Keep in mind, though, that refinancing your federal student loans means giving up protections like income-driven repayment plans and federal forgiveness programs. In turn, this option is generally best for borrowers who already have private student loans or don’t need the benefits that come with federal loans.
Tap into employer and state repayment assistance programs
Many employers have stepped up to help workers pay off student loans, offering contributions as part of their benefits packages. For example, some companies pay a fixed amount toward your loan each month or match your payments up to a certain limit. And, it’s typically worth taking advantage of these options, as even modest contributions from an employer can add up to thousands of dollars saved over time, making your balance more manageable.
In addition to the employer-based programs, many states have created loan repayment assistance programs for professionals, especially those in high-demand fields like healthcare, education and public service.

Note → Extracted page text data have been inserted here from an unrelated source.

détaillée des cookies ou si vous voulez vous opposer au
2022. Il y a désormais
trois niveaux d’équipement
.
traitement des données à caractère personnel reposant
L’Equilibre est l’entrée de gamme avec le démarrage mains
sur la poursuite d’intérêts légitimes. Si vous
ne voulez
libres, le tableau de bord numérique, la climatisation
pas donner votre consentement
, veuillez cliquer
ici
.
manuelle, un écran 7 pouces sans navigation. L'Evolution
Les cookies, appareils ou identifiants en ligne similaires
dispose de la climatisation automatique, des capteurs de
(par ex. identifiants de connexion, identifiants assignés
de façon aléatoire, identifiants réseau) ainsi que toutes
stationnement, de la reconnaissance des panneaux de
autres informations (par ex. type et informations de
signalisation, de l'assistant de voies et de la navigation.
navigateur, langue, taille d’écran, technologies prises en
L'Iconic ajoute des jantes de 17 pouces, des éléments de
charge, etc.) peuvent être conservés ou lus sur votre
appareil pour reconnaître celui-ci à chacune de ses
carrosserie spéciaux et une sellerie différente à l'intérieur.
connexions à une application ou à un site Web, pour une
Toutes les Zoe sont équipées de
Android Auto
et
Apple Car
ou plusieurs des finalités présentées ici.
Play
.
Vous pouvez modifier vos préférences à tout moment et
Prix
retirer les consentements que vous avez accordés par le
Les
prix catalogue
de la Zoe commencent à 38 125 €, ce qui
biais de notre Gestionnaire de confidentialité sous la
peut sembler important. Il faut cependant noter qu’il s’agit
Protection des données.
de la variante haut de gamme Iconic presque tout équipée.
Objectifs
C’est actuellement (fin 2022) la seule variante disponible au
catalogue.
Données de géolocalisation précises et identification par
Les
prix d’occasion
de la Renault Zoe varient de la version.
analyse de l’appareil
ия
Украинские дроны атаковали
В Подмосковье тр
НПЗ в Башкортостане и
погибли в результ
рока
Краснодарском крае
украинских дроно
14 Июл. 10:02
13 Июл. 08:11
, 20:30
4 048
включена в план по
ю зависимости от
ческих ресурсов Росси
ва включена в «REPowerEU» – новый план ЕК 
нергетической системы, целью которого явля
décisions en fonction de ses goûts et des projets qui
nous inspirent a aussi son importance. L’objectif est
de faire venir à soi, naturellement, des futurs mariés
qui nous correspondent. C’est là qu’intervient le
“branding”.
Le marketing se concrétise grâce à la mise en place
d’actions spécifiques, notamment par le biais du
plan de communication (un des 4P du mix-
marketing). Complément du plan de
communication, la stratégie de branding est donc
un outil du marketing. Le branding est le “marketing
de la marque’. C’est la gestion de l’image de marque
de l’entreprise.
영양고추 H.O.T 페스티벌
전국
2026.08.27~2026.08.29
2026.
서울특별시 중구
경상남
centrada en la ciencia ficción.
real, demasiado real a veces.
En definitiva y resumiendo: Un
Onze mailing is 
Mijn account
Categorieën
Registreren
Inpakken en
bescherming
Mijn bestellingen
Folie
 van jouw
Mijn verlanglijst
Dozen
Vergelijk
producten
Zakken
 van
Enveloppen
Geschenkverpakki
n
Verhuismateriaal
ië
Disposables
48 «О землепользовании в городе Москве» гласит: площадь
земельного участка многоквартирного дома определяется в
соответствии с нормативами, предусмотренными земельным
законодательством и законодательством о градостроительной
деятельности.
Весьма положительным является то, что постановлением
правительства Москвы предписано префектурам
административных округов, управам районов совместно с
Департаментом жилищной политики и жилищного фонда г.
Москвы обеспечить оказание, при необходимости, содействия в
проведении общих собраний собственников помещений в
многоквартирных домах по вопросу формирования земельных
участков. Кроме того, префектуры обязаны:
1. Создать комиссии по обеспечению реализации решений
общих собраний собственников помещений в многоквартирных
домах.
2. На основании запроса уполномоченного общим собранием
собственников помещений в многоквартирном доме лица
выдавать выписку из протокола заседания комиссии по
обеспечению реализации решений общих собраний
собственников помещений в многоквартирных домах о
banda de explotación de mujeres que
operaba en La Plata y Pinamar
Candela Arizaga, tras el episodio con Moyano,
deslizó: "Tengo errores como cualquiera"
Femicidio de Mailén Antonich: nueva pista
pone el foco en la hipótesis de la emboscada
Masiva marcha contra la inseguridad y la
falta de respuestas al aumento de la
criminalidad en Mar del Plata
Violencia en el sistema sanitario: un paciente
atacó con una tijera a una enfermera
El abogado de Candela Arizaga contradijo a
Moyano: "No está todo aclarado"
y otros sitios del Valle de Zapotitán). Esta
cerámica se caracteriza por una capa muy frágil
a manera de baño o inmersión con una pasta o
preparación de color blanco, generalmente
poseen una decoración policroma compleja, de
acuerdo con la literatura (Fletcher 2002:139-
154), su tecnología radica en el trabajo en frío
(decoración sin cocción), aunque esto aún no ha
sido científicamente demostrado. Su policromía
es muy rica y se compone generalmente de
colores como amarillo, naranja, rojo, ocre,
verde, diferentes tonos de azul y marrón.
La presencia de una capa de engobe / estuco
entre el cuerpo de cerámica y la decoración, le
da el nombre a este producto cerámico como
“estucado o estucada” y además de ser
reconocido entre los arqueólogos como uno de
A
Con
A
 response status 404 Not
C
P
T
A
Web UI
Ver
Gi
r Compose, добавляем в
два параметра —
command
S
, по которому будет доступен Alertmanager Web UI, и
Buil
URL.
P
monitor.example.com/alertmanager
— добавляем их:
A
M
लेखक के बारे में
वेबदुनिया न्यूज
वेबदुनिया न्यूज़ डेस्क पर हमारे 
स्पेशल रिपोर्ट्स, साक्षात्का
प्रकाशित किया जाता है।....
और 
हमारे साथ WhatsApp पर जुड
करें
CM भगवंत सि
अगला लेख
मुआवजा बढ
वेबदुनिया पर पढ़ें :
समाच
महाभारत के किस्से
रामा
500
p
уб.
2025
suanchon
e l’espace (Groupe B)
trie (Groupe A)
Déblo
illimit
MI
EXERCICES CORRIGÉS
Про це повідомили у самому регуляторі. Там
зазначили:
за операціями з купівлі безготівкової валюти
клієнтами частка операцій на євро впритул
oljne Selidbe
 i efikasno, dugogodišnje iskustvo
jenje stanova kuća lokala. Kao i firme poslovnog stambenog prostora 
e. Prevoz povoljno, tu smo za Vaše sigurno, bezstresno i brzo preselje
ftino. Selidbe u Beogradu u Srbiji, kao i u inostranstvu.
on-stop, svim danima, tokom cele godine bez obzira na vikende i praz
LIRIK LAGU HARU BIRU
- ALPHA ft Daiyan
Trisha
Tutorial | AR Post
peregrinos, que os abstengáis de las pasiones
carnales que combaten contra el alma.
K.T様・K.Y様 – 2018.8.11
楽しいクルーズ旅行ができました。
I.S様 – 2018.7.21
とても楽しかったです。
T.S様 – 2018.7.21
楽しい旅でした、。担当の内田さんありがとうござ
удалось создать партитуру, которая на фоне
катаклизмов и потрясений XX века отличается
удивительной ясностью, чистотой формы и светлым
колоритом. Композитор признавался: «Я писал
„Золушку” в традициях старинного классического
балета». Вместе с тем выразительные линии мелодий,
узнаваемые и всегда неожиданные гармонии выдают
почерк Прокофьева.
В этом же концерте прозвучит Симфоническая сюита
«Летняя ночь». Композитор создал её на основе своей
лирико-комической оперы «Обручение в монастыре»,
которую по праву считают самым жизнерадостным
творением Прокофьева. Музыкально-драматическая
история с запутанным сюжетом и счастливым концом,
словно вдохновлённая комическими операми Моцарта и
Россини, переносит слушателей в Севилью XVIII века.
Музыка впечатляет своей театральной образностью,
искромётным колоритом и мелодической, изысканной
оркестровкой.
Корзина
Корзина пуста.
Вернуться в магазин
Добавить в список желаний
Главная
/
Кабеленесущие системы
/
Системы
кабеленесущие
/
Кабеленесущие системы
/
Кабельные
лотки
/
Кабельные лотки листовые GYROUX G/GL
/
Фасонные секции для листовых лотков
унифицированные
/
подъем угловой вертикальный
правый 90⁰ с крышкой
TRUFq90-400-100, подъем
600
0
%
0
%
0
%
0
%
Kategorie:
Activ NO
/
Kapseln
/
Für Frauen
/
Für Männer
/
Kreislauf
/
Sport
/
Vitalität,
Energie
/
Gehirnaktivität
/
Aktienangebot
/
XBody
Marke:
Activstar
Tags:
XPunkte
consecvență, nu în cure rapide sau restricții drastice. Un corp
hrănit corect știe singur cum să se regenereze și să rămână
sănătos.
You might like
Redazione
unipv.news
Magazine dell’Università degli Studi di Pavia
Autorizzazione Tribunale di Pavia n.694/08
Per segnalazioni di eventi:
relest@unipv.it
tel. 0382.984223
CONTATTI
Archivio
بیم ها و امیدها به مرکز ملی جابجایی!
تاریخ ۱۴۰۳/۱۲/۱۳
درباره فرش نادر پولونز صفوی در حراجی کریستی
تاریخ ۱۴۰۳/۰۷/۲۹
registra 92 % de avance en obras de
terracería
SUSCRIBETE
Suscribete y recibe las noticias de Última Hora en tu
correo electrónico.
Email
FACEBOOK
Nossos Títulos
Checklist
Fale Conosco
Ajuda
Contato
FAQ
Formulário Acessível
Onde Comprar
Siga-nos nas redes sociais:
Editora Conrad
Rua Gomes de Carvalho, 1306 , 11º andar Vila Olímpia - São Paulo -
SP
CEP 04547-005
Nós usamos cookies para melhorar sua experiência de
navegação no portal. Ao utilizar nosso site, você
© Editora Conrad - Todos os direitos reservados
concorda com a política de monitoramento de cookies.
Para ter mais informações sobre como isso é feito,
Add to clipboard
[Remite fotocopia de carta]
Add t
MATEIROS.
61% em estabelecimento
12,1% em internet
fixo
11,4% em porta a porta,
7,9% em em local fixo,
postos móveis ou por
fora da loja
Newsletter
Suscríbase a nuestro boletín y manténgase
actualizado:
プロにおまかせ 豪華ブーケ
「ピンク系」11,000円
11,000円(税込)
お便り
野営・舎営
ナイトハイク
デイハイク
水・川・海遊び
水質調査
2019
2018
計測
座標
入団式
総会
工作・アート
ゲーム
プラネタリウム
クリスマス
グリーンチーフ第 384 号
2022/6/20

These programs often provide substantial payments directly toward your loans in exchange for a service commitment, effectively reducing your out-of-pocket costs.
Set up autopay for an instant discount
While you likely won’t see massive savings as a result, one of the simplest ways to lower your student loan costs is to simply set up autopay on your account. Most student loan servicers, both federal and private, offer a small interest rate reduction, typically 0.25%, when you enroll in automatic payments. While the discount may seem modest, it directly lowers the amount of interest you’re charged each month, shaving money off your payment and helping you chip away at your balance faster.
Autopay also provides peace of mind by ensuring you never miss a payment, which protects your credit and avoids late fees. So, for borrowers trying to cut every possible expense, this quick adjustment is an easy win.
The bottom line
The landscape for student loan borrowers is changing fast, and waiting too long to act could leave you with fewer and costlier options. If you take steps now, though, to adjust your repayment plan, explore forgiveness programs or secure employer assistance, you can make your monthly payments more manageable and help you avoid financial strain. By being proactive about making your student loan payments more affordable, you can protect your budget and set yourself up for greater flexibility.